Official figures for the quarter spanning Oct. 1 won’t be available until late January 2010. However, an early spot check at a handful of businesses indicated that revenues had fallen another 7.5 percent between September and October.

“It’s so wide-ranging, I’m not sure how valid it is,” Ask said. “It’s not a real good picture.”

He wasn’t, however, surprised by Century Gaming’s reported 16 percent drop.

“That’s what we were told would happen initially,” he said. “They will trend back up, but I’ve never had anyone tell me they’ll come back all the way to where they were.”

A piece of the pie

In the big picture, gaming taxes represent about 3.4 percent of the state’s general fund revenue. And any drop in income translates into a shortage somewhere. Unfortunately, the glum news for gaming comes on the heels of a recent report estimating a statewide revenue shortfall of 22 percent.  

Montana receives a 15 percent tax on the reported gross income from each and every video gaming machine in the state. Of the $60 million or so that comes in annually, all goes into the state general fund. From there, a complex formula is used to filter about two thirds of the take back to local governments.

Though revenues appear to be down, Ask said he’s not yet been given a directive for making ends meet.
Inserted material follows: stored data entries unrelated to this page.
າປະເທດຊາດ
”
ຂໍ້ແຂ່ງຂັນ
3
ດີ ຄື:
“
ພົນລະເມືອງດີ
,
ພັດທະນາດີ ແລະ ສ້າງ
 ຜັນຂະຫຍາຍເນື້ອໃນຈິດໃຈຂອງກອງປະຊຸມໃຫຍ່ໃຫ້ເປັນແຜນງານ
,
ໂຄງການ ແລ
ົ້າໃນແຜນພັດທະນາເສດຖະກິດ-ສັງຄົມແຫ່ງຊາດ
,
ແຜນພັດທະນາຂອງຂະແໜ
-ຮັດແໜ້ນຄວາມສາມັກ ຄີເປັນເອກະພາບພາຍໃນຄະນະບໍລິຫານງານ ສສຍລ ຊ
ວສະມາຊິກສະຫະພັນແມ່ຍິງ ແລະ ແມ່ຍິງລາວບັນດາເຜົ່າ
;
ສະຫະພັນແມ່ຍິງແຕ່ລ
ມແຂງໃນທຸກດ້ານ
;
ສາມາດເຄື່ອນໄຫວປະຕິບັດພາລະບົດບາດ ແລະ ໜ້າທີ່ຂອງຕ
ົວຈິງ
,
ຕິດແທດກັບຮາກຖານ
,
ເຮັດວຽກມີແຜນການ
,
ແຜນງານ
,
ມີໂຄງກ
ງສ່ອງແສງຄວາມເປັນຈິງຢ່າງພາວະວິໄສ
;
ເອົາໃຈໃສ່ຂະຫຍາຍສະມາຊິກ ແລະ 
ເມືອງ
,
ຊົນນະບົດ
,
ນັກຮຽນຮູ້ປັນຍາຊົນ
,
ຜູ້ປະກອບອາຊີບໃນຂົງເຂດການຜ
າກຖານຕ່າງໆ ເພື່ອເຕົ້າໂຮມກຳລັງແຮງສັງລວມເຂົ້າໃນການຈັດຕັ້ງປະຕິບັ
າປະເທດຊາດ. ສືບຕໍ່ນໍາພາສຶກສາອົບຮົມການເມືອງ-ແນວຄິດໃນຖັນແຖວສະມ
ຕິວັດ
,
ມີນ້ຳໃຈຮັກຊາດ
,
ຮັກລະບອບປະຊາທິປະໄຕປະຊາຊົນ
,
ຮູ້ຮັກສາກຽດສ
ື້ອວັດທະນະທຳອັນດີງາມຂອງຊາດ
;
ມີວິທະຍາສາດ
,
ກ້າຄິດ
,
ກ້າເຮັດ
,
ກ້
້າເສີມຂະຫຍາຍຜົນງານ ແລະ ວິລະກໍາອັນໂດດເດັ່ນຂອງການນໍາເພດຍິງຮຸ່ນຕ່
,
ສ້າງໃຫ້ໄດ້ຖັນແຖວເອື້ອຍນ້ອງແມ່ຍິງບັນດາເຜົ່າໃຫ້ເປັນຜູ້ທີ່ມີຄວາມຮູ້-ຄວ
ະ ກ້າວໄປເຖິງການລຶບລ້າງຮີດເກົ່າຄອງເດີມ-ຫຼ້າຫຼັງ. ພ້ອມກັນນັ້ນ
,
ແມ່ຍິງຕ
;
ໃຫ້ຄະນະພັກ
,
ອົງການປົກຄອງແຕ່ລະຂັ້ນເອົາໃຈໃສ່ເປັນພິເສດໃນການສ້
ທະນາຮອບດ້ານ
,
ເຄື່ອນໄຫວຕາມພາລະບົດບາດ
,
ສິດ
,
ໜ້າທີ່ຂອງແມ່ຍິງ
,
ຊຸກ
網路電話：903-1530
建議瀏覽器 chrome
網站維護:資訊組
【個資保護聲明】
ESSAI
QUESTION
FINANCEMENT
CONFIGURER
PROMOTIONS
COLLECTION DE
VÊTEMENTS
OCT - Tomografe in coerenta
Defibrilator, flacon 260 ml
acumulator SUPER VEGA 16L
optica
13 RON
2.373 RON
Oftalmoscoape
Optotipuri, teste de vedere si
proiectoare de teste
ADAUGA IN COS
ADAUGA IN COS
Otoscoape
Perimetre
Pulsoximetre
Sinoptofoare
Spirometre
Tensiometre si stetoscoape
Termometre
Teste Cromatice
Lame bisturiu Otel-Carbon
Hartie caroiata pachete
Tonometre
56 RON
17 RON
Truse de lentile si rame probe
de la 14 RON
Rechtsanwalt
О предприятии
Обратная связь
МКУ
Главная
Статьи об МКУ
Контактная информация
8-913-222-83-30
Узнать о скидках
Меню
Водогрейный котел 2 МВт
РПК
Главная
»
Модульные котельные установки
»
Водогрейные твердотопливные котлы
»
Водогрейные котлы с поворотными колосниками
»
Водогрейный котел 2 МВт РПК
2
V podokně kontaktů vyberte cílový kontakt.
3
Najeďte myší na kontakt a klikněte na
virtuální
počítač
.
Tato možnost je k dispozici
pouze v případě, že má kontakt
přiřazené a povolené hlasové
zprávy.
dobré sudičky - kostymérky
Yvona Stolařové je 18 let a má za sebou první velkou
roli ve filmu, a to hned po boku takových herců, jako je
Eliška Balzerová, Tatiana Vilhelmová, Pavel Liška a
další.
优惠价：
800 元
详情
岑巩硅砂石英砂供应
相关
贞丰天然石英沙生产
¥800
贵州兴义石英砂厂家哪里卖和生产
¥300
“Other than the general directive, that if revenues are depressed, then you have to start tightening your belt,” he said.

In Oregon, the state is shaving its losses through state-mandated furlough days. In Montana, some businesses are complaining out loud. Sen. Jeff Essman of Billings said there’s probably no chance that the ban would be reversed — at least not any time soon. The next legislative session is 14 months off, and he doesn’t foresee a special session for that one issue. In the meantime, he’s trying to get a better handle on the ban’s far-reaching impacts.

And the savings?

As one department counts lost revenues, another department cites potential for savings. Information provided by the Montana Department of Health and Human Services points out that businesses may now see significant reductions in fire insurance, cleaning costs and health insurance premiums. Besides a range of health benefits, studies also show that employees who work in a smokefree environment typically miss fewer work shifts due to illness.

Montana has yet to put a price tag on such benefits, but a Minnesota study has done just that. The report, published in April 2009 in the American Journal of Public Health, concludes that the bill for health problems traced to secondhand smoke ranges between $152 million and $330 million each year. Using $228 million as the state’s target figure, the price tag of compromised health averages out to nearly $45 per resident.

No turning back

As Arntzen and Schmalz ponder the numbers, they’re urging the industry to move forward.

“It’s inevitable,” Arntzen said. “We’ve encouraged them not to go down that (reversal) road.”

Instead, they’re brainstorming ways to bring people back and to entice new customers in. Promotions are good, but customer service is paramount, they say. Smokers need more than a bench outside in the dark. They need to feel a part of the action. Smoker shacks need to be comfortable, with privacy, heat and lights, Schmalz said.

“Some places have put coffee and hot chocolate out,” she said. “There’s even talk of putting in sound.”

Above all, anyone stepping into a casino for the first time should be given red carpet treatment. Arntzen likens the experience to eating in an unfamiliar, exotic restaurant. Suggestions and guidance help customers enjoy the experience and make them want to come back, he said.  

Meanwhile, Arntzen and Schmalz continue to monitor weekly revenues, eager for signs that the worst is over.

“There are a lot of good reasons 10 (percent) seemed like a good number,” Arntzen said. “And maybe 10 will be the number. But it’s the sixth week into it. It won’t happen quickly.”